A princípio, ela não chama atenção: uma velhinha quieta num ponto de ônibus. É muito magra, ligeiramente encurvada, pele alva, rosto vincado por inúmeras rugas, cabelos brancos arrumados num coque. Sempre com os ombros coberto por um xale sem estampas, veste-se como se estivesse de luto e carrega uma sombrinha escura. Quem diria que essa figura aparentemente frágil poderia deixar em pânico motoristas e pedestres nas noite caladas da Avenida Caxangá?

Antes de prosseguir com o relato medonho, cabe falar um pouco da história daquele lugar. O nome vem do Padre Francisco Pereira Lopes Caxangá que, no século XVIII, comprou terras naquela área distante do Centro do Recife e deu início a uma povoação. Em 1843, foi aberto o primeiro trecho da Avenida Caxangá – via que só recebeu calçamento na metade do século XX. Em 1966, foi alargada para se tornar uma das avenidas mais movimentadas da capital pernambucana. Com o passar dos anos, ganhou um trânsito intenso porque se tornou caminho para vários bairros como Madalena, Cordeiro, Prado, Cidade Universitária e Várzea.

Foi por volta de 1959 que a começou a se falar da personagem espantosa que circulava na Caxangá. Primeiro, ela deixou de cabelos em pé motoristas e cobradores dos ônibus elétricos da Companhia de Transportes Urbanos – a CTU (criada naquela época). Sempre em torno da meia-noite, os condutores dos chamados “ônibus bacuraus” viam a velhinha toda vestida de preto em pé numa determinada parada da avenida. Ela balançava a sombrinha num gesto largo, pedindo que o coletivo parasse.

O motorista daquele turno, é claro, atendia à solicitação e a idosa subia. Como qualquer passageira, vinha sentada e tranquila até a esquina da Rua Benfica com a Estrada dos Remédios, justamente onde começa a Avenida Visconde de Albuquerque, no bairro da Madalena. E neste local a velhinha simplesmente sumia do ônibus, sem, aparentemente, descer em nenhuma parada.

Motoristas e cobradores estranharam o fato de ninguém nunca ver aquela passageira tão conhecida desembarcar. Resolveram ficar de olho nela. E, numa das viagens, a tripulação do ônibus viu a estranha senhora desaparecer no ar. Assim, feito fumaça! Depois daquele susto, a velha continuou a acenar com a sombrinha todas as noites, na mesma parada da Caxangá. Só que os motoristas nunca mais atenderam ao apelo da idosa sinistra. Quando a enxergavam, apenas se benziam e pisavam fundo no acelerador. Se a velha desistiu de assombrar ônibus, não se sabe. Atualmente pode até ser mais fácil ela comprar um cartão do BRT e esperar pacientemente numa das estações com paredes de vidro.

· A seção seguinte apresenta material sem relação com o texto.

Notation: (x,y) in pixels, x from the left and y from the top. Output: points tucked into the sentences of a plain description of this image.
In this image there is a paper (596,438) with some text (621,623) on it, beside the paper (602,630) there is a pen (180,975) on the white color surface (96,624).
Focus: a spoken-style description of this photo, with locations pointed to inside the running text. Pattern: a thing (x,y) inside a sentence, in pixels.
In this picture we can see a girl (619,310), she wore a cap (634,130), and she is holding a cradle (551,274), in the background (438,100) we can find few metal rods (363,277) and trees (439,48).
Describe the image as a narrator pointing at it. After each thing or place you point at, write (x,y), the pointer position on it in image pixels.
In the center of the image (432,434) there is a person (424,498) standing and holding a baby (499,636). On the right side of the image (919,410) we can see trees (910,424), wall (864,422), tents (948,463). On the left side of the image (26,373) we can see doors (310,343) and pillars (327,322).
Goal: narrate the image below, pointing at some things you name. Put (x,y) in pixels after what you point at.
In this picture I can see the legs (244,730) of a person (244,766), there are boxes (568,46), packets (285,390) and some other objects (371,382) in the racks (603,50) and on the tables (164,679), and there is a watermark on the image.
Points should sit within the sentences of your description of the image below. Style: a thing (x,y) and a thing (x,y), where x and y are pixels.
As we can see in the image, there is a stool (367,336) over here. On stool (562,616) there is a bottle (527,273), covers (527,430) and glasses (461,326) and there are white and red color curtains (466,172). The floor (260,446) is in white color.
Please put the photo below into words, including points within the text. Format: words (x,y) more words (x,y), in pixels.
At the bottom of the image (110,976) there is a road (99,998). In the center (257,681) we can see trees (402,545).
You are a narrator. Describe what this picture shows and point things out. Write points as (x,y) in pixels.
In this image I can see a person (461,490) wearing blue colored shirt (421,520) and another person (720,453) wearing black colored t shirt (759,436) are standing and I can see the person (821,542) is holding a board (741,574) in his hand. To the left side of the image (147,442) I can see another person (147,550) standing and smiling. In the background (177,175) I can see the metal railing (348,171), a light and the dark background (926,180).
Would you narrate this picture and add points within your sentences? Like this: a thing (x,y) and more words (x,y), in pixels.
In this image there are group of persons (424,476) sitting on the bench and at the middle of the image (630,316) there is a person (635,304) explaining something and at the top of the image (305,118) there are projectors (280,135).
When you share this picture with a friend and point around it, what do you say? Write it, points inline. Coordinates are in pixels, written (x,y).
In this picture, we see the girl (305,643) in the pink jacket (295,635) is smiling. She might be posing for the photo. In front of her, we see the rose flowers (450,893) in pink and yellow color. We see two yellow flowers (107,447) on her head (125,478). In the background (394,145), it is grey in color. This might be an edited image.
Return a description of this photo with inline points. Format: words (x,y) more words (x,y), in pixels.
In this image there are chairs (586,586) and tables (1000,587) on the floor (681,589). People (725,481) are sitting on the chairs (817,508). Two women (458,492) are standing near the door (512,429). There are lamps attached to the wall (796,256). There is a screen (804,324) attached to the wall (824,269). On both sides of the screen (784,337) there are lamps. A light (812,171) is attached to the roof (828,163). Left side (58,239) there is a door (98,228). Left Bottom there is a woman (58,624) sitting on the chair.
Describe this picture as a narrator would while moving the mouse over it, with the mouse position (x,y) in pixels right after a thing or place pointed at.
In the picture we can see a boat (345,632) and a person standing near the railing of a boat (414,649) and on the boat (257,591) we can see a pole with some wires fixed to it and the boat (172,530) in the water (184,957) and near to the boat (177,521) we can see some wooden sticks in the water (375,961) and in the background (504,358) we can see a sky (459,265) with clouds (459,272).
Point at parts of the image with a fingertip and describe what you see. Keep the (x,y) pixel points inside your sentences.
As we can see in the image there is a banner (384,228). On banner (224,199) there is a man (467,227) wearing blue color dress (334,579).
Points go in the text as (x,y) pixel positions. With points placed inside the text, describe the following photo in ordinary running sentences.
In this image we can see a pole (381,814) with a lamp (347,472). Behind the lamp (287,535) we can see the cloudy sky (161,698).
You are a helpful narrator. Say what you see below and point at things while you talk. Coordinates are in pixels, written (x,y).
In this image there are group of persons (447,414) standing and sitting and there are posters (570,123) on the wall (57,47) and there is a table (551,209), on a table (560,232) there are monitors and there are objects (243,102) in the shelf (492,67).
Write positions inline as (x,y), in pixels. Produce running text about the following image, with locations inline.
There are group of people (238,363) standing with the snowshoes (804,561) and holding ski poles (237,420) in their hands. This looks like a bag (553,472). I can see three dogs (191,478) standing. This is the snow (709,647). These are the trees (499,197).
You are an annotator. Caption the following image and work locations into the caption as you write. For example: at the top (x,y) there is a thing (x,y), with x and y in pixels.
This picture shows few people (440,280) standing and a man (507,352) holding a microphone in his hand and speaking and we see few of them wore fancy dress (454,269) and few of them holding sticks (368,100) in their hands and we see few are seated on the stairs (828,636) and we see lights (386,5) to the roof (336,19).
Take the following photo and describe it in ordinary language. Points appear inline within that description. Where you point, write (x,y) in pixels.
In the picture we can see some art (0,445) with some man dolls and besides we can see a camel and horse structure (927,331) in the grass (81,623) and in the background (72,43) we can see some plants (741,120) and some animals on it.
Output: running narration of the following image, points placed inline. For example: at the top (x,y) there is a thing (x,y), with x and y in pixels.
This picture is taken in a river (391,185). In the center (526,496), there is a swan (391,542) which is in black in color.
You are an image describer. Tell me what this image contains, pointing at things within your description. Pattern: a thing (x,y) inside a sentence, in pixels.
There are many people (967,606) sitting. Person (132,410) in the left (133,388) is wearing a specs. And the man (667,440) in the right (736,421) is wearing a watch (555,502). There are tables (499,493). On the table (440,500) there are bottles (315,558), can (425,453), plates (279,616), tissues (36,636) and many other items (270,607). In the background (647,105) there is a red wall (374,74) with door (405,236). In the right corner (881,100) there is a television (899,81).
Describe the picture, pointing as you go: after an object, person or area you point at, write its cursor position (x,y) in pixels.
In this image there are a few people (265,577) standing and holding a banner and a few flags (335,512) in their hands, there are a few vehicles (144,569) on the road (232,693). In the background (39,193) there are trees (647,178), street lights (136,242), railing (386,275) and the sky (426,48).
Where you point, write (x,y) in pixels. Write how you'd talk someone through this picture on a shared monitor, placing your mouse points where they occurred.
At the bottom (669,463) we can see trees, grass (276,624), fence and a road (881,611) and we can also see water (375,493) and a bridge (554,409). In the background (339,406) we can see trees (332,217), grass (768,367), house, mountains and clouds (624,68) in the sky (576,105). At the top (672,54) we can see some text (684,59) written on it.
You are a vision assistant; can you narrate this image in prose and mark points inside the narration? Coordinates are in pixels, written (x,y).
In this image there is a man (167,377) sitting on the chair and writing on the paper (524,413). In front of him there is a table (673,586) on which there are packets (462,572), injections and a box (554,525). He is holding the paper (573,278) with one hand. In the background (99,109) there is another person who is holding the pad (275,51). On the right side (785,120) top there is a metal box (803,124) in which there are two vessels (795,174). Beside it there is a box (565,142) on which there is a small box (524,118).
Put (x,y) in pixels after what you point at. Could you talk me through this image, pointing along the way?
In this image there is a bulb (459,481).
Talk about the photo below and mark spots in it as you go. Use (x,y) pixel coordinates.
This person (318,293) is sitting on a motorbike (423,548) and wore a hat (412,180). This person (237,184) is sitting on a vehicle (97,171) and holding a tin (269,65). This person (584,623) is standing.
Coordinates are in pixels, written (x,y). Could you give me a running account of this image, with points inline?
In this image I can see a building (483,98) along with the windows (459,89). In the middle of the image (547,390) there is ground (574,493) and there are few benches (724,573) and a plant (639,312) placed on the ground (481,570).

Mas se sabe que a danada tem outra maneira de atormentar os viventes. Quem se arrisca a andar a pé durante, à noite, nas calçadas da Avenida Caxangá também pode ter um encontro com a aparição. Dizem que, até hoje, ela aborda os passantes, principalmente em frente à igreja de São Sebastião. Prefere os rapazes que voltam tarde para casa depois do trabalho ou da faculdade. Pede para que eles a ajudem a carregar uma pesada sacola de listras coloridas, dessas usadas para levar as compras feitas em feiras livres. Quem com boa educação não faria uma gentileza dessas?

Mas, depois de alguns passos, a mulher evapora na escuridão. Basta o bem intencionado se distrair. A vítima da idosa espectral fica com a sacola nas mãos e, geralmente, resolve abri-la, curioso para saber o que faz tanto volume. Descobre que nela estão ossos humanos, uma caveira, velas e, às vezes, uma mortalha: a roupa que antigamente era vestida nos defuntos quando iam ser enterrados. Cruz credo!